Ketentuan Tugas. Dalam teks tentang ekologi-politik banjir, apa yang disebut sebagai faktor alam penyebab banjir di Bogor-Jakarta?

Teks Bacaan.
______

16 Februari 2010

» Home » Kompas » Ekologi-Politik Banjir

Ekologi-Politik Banjir

Banjir yang melanda Bogor-Jakarta beberapa hari lalu merupakan bencana alam akibat faktor alam dan manusia (antropogenik). Tingginya curah hujan merupakan faktor alam, tetapi rendahnya resapan air ke tanah akibat alih fungsi lahan dan bangunan di sekitar kawasan Puncak merupakan faktor antropogenik.
Tentu banjir antropogenik tak hanya di Bogor-Jakarta, tetapi juga di daerah lain. Bagaimana pendekatan ekologi-politik (political ecology) mencermati fenomena banjir ini? Paling tidak ada tiga isu penting.
Pertama, isu sumber kerusakan lingkungan. Mitos bahwa orang miskin adalah perusak lingkungan cukup mengakar. Orang miskin hampir selalu jadi tertuduh atas berbagai kerusakan lingkungan, seperti kebakaran hutan, kerusakan terumbu karang, dan kerusakan mangrove. Ketika banjir pun, orang miskin jadi tertuduh karena membuang sampah sembarangan ke sungai atau membangun permukiman di sekitar daerah liaran sungai (DAS).

______

Kutipan Entri.

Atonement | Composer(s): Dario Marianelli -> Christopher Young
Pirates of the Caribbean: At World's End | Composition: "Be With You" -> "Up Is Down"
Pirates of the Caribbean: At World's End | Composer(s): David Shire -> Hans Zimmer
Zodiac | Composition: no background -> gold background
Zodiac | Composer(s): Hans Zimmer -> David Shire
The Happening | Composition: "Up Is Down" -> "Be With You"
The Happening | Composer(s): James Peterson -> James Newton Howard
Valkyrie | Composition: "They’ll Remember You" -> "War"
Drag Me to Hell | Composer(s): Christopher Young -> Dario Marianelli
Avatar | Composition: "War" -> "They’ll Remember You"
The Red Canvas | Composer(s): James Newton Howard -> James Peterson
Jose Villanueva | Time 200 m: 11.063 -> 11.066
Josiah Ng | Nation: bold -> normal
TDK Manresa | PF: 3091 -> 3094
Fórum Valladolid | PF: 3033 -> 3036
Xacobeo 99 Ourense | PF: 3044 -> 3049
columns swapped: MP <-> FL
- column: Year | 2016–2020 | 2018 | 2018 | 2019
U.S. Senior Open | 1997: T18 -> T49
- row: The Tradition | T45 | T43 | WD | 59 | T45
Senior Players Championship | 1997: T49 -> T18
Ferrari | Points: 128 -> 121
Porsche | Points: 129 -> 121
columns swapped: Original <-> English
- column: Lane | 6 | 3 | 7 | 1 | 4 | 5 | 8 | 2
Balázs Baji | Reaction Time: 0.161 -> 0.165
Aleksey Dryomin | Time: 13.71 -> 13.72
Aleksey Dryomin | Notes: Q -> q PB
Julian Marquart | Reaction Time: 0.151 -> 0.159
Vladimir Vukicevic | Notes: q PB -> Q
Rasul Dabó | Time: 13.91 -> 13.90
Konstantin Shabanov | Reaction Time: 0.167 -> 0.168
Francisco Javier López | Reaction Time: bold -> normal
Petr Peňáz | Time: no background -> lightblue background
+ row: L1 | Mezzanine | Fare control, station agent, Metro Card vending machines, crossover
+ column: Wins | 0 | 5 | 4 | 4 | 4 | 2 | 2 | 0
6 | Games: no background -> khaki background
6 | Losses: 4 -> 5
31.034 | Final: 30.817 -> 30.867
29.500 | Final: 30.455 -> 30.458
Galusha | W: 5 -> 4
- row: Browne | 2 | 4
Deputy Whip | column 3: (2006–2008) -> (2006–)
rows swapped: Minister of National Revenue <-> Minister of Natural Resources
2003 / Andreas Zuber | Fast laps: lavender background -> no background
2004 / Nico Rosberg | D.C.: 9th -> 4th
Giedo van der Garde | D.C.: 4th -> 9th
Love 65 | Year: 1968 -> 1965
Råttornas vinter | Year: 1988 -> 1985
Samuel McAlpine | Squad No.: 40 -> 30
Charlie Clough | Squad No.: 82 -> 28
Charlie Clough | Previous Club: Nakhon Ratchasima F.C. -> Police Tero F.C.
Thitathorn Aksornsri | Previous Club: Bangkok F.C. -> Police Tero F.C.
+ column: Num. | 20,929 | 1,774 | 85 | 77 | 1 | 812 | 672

______

Jawaban Benar. Tingginya curah hujan.